* _The exercise_:
Copy the rows from the line with "genus: Pararge" through the end of the rows, renaming "scientific name" to "species" and leaving everything else unchanged.

* _Recorded data_:
================================

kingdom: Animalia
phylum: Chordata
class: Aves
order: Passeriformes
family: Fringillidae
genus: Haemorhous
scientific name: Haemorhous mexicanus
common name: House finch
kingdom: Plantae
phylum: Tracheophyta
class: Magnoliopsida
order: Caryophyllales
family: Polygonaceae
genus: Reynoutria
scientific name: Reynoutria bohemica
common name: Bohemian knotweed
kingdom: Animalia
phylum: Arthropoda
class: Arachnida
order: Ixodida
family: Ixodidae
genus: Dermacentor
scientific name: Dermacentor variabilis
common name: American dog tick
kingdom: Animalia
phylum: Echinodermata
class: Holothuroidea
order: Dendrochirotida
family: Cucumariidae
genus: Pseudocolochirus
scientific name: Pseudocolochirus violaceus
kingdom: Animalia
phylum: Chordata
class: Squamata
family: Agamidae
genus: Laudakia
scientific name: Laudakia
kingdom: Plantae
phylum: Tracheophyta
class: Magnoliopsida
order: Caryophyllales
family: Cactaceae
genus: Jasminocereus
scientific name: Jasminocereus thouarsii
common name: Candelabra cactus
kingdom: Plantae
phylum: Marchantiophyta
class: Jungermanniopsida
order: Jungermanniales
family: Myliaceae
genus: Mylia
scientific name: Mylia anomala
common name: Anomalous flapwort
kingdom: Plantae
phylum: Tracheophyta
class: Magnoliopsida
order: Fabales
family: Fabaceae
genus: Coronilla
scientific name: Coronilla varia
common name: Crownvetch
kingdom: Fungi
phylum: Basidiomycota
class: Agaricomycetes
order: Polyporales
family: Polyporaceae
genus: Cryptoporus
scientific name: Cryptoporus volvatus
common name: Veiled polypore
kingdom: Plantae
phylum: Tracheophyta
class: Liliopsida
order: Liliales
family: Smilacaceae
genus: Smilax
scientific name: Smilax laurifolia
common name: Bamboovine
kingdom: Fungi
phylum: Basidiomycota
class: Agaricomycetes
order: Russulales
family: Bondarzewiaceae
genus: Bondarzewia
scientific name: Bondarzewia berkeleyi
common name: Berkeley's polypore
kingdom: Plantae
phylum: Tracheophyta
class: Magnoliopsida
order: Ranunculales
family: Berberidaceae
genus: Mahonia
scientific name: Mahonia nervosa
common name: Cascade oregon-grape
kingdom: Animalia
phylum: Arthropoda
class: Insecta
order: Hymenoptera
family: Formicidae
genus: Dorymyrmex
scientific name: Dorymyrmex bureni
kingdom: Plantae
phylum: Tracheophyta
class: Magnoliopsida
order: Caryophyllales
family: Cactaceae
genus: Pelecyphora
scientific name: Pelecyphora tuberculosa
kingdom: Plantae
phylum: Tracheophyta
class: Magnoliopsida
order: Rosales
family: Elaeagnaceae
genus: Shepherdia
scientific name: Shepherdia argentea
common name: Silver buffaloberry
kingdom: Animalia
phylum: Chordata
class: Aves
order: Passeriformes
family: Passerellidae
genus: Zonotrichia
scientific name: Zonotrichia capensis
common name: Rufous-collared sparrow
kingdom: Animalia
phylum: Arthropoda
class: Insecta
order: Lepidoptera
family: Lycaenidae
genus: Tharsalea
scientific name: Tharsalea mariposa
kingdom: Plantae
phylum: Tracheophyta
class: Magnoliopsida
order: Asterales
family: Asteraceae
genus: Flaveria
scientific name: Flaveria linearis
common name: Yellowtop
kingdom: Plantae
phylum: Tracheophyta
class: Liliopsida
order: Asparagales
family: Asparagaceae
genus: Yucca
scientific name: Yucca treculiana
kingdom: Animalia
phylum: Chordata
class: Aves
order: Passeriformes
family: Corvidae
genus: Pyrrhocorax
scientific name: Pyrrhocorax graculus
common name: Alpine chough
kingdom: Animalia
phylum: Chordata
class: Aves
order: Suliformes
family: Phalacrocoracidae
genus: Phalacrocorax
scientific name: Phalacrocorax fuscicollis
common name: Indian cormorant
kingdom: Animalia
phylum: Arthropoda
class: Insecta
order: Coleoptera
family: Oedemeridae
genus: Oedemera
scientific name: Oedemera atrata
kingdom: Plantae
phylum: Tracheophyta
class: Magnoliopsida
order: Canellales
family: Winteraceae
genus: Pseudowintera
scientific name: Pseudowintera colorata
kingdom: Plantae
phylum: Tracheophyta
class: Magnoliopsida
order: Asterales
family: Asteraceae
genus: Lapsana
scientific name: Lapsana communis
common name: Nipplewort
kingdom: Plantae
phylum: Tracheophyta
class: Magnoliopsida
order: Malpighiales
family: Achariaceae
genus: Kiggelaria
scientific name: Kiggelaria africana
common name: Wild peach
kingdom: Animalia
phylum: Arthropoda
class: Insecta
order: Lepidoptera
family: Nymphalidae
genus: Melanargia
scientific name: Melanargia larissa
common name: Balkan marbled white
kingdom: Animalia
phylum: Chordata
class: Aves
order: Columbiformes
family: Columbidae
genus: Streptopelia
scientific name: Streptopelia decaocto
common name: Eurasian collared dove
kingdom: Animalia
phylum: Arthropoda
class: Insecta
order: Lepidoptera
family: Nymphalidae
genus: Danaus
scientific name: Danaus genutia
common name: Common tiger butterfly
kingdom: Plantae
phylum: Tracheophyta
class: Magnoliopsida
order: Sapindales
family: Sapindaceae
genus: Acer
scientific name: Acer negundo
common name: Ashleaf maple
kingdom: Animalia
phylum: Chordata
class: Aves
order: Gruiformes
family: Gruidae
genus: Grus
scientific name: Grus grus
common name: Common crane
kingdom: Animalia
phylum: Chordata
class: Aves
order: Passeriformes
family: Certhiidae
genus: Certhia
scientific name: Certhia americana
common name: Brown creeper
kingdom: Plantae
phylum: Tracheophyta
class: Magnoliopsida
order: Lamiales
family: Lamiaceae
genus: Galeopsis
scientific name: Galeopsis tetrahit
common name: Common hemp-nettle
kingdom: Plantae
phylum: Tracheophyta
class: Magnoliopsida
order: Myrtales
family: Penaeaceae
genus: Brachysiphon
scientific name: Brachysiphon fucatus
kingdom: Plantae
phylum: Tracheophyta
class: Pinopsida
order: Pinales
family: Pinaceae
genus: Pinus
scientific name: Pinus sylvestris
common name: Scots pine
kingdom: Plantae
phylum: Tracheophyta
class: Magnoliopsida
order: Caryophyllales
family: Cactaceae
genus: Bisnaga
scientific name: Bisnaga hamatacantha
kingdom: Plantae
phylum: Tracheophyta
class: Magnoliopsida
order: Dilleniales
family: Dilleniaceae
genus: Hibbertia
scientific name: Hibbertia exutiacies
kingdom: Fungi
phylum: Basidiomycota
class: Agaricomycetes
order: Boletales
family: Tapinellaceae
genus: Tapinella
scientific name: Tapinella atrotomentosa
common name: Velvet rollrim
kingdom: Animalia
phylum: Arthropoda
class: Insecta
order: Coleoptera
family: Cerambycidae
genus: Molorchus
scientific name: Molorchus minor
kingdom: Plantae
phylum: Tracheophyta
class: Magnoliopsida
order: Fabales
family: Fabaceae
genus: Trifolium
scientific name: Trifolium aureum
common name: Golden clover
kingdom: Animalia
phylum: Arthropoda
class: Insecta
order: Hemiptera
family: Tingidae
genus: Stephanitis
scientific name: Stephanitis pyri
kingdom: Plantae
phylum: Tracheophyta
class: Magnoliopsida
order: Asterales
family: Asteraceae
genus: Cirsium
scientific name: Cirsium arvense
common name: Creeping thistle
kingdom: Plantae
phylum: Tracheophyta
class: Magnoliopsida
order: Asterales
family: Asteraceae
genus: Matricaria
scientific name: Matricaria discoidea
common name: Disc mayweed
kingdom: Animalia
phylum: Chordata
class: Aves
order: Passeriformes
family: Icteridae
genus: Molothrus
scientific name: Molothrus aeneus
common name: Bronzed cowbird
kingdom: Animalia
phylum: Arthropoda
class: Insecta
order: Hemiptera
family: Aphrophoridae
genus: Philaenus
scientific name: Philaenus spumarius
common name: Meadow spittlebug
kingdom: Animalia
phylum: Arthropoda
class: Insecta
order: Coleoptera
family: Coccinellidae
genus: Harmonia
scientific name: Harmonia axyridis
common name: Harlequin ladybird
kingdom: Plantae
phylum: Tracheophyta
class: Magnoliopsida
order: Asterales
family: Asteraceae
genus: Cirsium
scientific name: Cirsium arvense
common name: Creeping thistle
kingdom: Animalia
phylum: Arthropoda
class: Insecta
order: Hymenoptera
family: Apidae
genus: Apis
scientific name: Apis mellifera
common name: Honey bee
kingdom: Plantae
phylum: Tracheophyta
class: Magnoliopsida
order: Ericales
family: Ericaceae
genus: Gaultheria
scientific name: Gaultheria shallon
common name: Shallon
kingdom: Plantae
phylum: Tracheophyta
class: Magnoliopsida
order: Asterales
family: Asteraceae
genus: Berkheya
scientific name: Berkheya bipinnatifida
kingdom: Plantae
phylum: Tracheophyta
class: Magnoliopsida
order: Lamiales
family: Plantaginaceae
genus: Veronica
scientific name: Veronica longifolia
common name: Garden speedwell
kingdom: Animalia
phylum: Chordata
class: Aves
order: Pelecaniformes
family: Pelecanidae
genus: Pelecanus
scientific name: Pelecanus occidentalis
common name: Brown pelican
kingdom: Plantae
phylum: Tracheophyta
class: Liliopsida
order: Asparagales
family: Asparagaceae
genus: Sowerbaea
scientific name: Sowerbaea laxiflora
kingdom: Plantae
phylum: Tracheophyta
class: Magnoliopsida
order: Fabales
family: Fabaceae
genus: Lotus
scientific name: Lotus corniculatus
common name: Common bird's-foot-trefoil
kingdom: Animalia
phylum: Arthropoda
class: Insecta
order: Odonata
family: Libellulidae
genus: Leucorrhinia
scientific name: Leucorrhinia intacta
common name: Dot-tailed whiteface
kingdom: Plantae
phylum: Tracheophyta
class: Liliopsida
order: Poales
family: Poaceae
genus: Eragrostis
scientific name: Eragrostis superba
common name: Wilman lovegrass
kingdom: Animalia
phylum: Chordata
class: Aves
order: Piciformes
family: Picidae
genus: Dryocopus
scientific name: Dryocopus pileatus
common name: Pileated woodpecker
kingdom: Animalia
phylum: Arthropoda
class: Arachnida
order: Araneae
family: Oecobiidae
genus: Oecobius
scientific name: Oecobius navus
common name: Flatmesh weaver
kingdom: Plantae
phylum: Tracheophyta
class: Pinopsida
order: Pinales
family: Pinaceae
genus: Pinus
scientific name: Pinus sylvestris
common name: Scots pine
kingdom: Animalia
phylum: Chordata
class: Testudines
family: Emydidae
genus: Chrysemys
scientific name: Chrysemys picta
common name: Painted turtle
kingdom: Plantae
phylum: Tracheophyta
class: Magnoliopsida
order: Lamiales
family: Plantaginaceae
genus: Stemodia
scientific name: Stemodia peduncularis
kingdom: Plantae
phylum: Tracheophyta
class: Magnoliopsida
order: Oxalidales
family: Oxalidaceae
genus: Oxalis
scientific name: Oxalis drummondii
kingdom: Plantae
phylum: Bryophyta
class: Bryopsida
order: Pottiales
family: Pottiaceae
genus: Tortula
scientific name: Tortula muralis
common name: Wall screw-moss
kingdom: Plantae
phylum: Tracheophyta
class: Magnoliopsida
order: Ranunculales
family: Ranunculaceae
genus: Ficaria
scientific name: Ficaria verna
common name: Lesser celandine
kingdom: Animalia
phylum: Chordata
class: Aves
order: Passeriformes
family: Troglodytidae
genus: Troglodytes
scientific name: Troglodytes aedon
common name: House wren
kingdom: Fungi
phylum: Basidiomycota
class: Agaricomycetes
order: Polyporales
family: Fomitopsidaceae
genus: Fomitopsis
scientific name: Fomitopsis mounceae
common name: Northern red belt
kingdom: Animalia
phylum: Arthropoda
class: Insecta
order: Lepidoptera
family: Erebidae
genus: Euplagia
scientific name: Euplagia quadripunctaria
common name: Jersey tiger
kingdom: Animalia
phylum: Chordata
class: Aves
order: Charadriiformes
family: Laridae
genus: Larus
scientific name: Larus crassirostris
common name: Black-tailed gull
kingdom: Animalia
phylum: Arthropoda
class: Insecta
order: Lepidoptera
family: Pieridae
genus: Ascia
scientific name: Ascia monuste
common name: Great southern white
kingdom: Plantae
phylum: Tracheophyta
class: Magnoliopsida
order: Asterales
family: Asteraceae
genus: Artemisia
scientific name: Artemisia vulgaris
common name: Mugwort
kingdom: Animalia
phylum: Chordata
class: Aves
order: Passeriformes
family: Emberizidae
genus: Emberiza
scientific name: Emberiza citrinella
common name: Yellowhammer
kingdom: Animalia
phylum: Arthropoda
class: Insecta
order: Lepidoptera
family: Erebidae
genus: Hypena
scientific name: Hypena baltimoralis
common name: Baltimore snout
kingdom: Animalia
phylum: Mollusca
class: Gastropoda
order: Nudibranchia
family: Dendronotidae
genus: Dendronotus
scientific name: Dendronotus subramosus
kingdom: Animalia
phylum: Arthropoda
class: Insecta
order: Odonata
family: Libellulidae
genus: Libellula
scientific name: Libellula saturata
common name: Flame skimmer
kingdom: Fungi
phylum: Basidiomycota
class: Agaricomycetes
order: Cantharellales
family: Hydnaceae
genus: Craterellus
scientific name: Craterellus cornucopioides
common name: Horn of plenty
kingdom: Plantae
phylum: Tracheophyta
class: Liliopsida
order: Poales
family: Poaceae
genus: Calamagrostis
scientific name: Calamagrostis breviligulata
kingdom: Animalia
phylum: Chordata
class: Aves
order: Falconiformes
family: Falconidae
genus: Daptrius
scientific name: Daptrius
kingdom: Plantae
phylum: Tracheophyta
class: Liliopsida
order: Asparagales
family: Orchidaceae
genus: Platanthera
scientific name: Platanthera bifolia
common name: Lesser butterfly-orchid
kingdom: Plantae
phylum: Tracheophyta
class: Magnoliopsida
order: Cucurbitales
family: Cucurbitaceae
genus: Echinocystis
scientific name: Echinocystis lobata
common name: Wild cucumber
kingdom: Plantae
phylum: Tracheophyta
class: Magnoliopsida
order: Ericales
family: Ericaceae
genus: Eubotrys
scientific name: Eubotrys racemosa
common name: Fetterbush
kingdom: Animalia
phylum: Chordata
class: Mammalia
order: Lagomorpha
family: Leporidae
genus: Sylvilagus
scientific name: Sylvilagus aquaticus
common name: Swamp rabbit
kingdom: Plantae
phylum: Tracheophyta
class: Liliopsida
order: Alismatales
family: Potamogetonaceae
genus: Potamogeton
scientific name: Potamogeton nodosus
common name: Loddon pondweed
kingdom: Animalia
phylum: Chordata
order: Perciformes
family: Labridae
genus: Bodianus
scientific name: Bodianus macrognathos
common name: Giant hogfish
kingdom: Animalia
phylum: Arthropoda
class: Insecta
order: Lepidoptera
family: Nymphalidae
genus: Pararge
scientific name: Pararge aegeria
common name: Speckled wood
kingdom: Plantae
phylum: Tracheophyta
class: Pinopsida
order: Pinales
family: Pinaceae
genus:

================================

* _Result below_:
genus: Pararge
species: Pararge aegeria
common name: Speckled wood
kingdom: Plantae
phylum: Tracheophyta
class: Pinopsida
order: Pinales
family: Pinaceae
genus:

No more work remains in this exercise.